Re: Things that Longhorn seems to be doing right

From: Hans Reiser
Date: Thu Oct 30 2003 - 03:07:23 EST


Theodore Ts'o wrote:

Keep in mind that just because Windows does thing a certain way
doesn't mean we have to provide the same functionality in exactly the
same way.

Also keep in mind that Microsoft very deliberately blurs what they do
in their "kernel" versus what they provide via system libraries (i.e.,
API's provided via their DLL's, or shared libraries).

At some level what they have done can be very easily replicated by
having a userspace database which is tied to the filesystem so you can
do select statements to search on metadata assocated with files.


We
can do this simply by associating UUID's to files, and storing the
file metadata in a MySQL database which can be searched via
appropriate userspace libraries which we provide.


What a performance nightmare.

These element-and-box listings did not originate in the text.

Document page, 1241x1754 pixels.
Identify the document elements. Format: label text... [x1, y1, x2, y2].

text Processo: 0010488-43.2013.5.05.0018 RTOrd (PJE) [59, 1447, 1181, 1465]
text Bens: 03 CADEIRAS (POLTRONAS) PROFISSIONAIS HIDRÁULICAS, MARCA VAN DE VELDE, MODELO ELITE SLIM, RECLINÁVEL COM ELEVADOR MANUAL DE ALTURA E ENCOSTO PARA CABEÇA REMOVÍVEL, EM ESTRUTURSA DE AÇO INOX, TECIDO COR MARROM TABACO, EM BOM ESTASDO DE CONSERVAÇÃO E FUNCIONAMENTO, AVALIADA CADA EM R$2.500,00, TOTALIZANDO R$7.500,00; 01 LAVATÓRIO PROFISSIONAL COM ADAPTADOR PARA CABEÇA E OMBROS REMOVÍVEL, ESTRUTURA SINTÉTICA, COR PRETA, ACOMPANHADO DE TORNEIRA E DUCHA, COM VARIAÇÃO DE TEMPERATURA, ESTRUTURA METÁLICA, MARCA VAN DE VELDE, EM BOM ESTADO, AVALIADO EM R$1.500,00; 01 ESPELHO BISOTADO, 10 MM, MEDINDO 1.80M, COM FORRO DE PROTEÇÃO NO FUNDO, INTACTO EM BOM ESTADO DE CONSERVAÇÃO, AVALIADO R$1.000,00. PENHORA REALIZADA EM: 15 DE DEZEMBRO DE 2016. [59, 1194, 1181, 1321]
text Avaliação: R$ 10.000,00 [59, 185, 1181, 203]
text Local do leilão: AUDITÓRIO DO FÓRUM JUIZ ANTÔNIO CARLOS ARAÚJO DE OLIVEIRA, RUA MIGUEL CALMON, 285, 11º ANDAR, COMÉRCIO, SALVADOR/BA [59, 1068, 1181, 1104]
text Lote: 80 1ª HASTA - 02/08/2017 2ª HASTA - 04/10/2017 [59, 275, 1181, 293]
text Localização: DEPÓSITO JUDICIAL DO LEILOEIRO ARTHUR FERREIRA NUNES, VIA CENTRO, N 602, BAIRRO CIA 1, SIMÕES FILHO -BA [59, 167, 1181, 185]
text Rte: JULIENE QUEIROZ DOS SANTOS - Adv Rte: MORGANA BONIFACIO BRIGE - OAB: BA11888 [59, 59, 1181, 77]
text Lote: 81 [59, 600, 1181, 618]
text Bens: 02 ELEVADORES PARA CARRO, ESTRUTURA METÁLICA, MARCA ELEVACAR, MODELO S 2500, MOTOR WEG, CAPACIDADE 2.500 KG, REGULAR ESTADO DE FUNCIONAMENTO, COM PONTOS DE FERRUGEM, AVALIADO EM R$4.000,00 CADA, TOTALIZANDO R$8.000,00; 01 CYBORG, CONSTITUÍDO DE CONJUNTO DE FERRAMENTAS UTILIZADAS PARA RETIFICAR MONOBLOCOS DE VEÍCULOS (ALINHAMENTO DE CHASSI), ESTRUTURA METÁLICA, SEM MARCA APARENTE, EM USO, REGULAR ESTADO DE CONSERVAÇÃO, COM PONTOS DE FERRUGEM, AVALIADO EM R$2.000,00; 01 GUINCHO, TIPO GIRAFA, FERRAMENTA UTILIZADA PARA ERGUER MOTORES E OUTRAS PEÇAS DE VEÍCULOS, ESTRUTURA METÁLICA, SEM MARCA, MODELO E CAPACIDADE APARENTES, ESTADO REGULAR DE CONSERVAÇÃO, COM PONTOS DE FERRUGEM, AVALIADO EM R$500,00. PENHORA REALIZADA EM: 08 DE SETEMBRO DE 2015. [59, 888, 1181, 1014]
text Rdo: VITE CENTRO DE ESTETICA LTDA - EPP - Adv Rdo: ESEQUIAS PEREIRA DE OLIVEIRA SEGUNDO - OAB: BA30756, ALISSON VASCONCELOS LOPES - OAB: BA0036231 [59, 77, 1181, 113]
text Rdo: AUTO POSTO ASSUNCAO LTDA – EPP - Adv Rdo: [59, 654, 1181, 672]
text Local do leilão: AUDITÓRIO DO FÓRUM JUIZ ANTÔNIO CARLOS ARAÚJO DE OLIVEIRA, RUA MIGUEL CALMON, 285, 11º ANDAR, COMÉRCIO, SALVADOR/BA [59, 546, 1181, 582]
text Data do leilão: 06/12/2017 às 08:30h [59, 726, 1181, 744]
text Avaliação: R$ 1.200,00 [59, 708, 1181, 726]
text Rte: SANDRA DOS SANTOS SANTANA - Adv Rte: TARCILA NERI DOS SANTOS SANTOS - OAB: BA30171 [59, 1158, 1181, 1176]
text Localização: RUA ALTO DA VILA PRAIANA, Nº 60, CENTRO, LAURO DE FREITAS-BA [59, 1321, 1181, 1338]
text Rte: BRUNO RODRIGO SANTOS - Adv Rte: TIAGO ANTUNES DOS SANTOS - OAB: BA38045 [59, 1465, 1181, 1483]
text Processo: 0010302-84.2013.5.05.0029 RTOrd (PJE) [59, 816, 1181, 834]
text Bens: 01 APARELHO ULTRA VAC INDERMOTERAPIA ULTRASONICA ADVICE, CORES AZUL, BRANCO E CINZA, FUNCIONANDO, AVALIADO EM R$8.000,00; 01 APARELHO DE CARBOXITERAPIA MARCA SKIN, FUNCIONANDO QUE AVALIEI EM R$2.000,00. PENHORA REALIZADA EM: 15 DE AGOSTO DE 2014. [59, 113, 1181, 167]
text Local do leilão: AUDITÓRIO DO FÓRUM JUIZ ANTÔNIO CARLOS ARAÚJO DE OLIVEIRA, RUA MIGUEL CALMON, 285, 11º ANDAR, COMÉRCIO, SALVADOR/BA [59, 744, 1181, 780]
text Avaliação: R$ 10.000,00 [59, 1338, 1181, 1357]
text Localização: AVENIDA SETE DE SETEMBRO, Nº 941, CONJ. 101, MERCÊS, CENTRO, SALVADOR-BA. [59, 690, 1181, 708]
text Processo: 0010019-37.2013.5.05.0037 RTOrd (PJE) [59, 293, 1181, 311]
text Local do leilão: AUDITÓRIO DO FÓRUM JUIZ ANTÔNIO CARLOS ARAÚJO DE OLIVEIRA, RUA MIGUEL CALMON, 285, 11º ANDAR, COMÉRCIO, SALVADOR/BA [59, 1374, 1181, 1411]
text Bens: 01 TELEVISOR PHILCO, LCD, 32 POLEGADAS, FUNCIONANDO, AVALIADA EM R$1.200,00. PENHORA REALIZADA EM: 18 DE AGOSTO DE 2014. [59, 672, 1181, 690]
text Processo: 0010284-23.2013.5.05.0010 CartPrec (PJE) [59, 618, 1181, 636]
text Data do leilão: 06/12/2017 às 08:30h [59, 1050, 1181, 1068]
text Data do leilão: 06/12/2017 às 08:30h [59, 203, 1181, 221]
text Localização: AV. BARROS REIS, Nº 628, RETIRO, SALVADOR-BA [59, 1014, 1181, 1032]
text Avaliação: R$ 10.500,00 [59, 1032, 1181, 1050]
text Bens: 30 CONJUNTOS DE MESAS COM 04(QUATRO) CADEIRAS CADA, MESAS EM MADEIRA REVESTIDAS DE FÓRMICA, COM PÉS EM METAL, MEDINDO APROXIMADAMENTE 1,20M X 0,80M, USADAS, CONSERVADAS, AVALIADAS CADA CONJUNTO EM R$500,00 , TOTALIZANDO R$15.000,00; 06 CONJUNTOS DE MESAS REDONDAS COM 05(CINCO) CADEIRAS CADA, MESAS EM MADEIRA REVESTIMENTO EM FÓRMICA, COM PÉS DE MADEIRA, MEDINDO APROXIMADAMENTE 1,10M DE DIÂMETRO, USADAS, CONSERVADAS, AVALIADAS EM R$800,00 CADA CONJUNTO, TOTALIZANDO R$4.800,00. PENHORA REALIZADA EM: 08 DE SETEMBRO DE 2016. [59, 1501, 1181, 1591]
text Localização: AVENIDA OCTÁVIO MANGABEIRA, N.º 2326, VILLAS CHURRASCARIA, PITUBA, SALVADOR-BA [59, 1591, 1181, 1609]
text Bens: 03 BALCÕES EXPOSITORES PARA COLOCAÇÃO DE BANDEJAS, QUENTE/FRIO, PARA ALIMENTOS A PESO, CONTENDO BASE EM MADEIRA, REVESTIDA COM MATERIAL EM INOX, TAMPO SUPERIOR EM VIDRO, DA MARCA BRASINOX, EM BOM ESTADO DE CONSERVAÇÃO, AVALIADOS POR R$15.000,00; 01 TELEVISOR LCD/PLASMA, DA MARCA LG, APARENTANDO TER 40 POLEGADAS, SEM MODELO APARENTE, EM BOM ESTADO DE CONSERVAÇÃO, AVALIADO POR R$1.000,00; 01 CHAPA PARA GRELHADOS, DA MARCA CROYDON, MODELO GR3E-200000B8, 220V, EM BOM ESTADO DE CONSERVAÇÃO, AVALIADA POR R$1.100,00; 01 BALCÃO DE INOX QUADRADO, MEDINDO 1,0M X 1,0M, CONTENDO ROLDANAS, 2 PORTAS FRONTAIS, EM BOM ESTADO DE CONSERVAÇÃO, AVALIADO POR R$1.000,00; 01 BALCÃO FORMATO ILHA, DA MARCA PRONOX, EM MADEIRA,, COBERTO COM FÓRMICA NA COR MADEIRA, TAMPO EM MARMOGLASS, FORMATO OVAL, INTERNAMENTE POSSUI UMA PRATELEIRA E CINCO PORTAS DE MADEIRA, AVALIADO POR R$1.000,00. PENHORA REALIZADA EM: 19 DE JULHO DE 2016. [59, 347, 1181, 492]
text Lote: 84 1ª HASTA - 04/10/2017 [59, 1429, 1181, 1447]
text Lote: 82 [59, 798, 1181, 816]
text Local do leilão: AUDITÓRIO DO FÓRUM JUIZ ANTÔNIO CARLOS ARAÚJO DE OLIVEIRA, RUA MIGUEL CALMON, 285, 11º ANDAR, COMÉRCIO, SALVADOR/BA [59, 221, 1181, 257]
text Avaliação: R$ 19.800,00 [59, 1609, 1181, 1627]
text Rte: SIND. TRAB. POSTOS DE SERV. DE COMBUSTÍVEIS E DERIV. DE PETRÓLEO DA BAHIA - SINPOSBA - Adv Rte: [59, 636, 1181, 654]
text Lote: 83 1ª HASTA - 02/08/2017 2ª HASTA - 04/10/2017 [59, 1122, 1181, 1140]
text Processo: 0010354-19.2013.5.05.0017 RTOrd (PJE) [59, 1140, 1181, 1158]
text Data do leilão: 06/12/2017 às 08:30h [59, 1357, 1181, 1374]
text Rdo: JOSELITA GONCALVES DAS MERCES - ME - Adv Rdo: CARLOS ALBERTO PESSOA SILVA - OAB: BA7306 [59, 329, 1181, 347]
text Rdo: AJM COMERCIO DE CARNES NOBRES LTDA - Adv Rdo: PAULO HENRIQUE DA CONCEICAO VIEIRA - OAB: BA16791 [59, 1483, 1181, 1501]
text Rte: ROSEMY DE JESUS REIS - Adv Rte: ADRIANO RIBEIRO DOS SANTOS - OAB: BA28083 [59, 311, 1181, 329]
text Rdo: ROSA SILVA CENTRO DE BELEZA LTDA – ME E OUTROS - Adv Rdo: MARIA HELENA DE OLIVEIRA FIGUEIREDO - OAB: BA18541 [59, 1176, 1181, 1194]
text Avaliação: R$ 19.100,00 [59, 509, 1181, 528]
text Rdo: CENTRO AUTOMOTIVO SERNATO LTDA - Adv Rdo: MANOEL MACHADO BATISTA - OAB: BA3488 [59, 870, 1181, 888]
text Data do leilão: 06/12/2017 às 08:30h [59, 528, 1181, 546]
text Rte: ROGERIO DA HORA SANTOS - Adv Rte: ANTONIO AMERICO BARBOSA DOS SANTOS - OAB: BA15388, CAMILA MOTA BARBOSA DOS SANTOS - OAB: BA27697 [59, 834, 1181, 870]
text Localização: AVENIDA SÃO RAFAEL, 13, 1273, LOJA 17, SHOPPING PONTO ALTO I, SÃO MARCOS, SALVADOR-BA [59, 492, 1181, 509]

Updating a user space database every time a file changes --- let's move to a micro-kernel architecture for all of the kernel the same day.....;-)

Not to mention that SQL is utterly unsuited for semi-structured data queries (what people store in filesystems is semi-structured data), and would only be effective for those fields that you require every file to have.

Please do **not** assume that just because of the vaporware press
releases released by Microsoft that (a) they have pushed an SQL Query
optimizer into the kernel or that (b) even if they did, we should
follow their bad example and attempt to do the same.

There are multiple ways of skinning this particular cat, and we don't
need to blindly follow Microsoft's design mistakes.

Fortunately, I have enough faith in Linus Torvalds' taste that I'm not
particularly worried what would happen if someone were to send him a
patch that attempted to cram MySQL or Postgres into the guts of the
Linux kernel.... although I would like to watch when someone proposes
such a thing!

- Ted




How about you send him a patch that removes all of that networking stuff from the kernel and puts it into user space where it belongs.;-) There was this Windows user on Slashdot some time ago who claimed that it wasn't just the browser that should be unbundled from the kernel, the whole networking stack was unfairly bundled and locked out the companies that used to provide DOS with networking stacks (the user didn't have in mind patching the windows kernel and recompiling, he really thought it should all be in user space). Your kind of fellow.....

It is true that there are many features, such as an automatic text indexer, that belong in user space, but the basic indexes (aka directories) and index traversal code belong in the kernel.